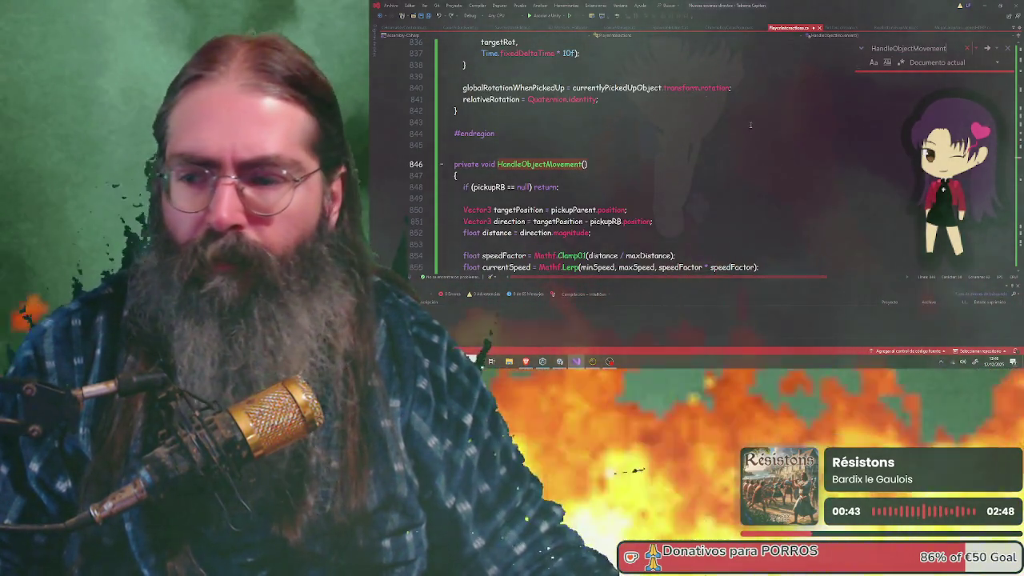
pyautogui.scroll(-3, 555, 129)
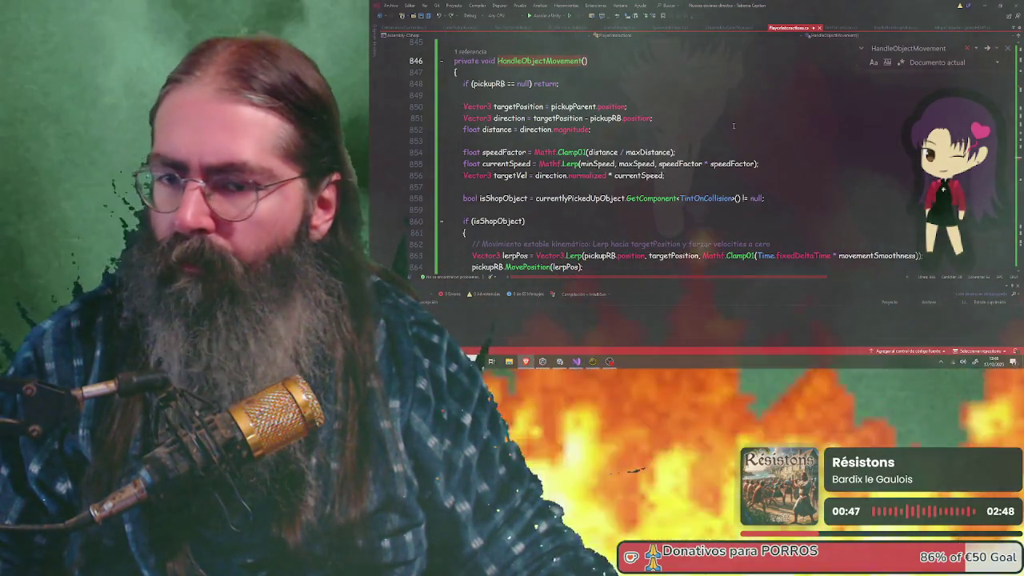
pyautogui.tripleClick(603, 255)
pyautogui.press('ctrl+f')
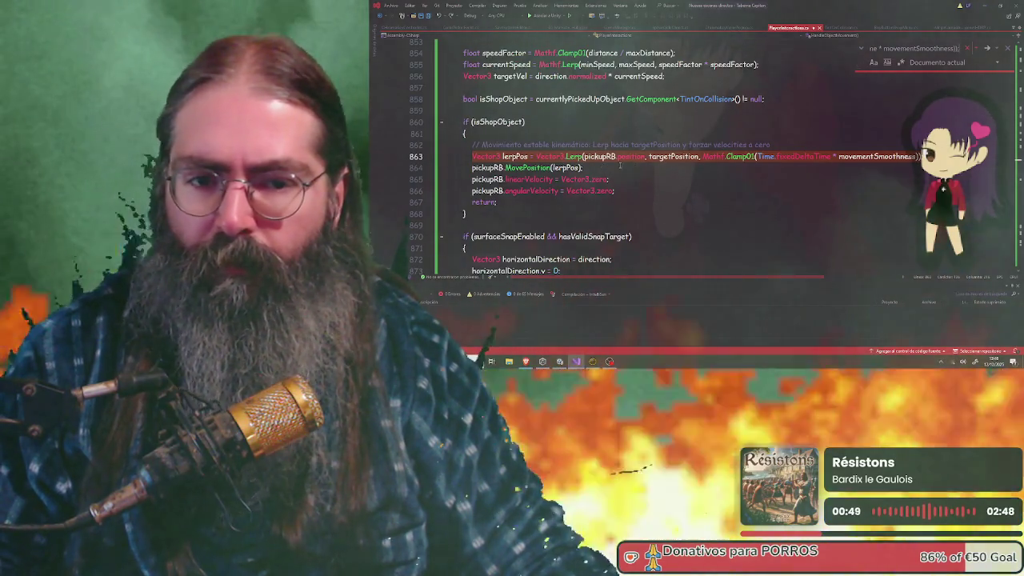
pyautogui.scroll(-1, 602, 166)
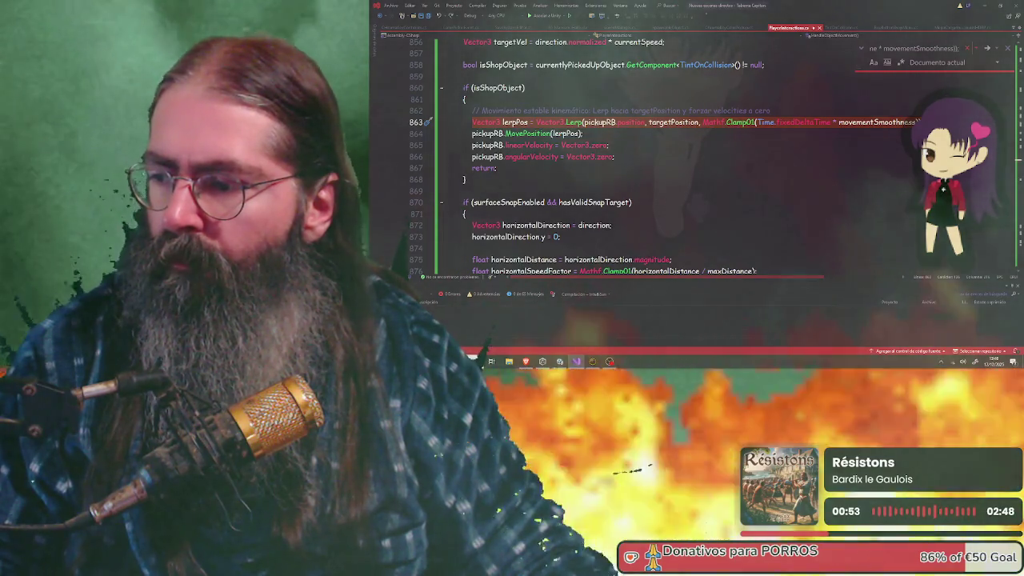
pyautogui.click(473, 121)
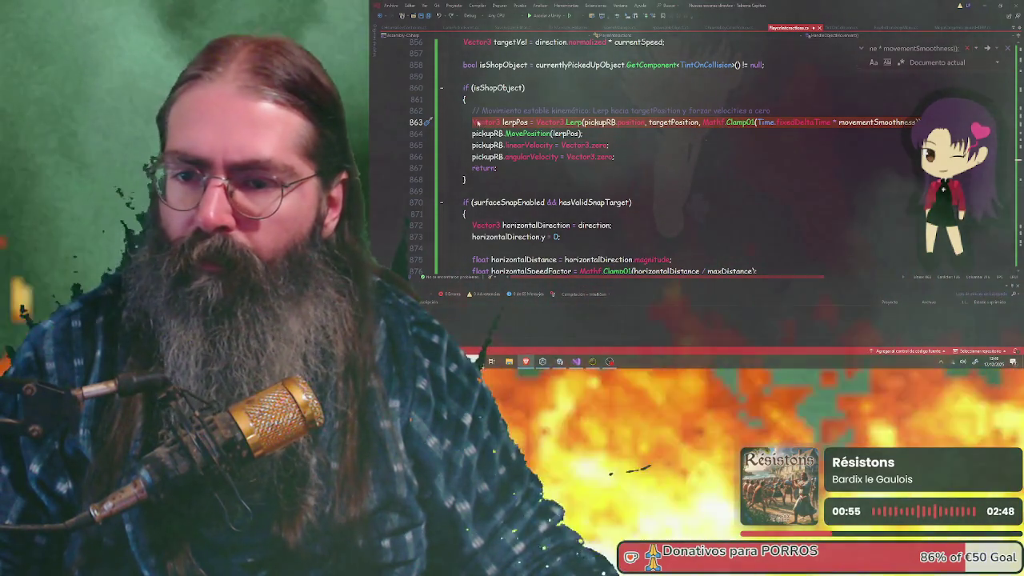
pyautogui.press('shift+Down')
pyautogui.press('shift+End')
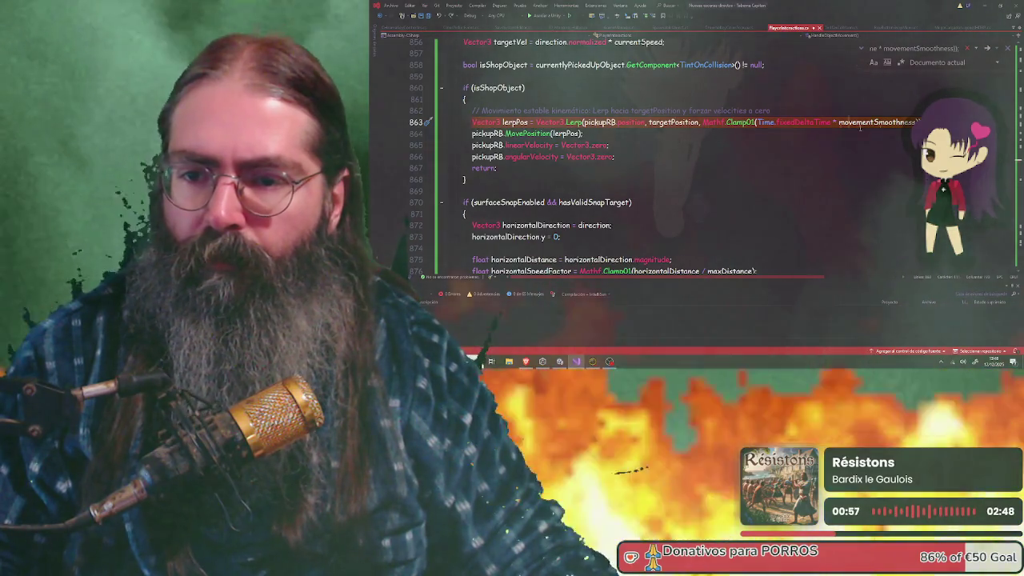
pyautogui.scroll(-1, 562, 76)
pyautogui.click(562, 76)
------------
WHAT IS EXPECTED ->
Extract every line from the records above that contains the word "scroll".

YOUR RESPONSE ->
pyautogui.scroll(-3, 555, 129)
pyautogui.scroll(-1, 602, 166)
pyautogui.scroll(-1, 562, 76)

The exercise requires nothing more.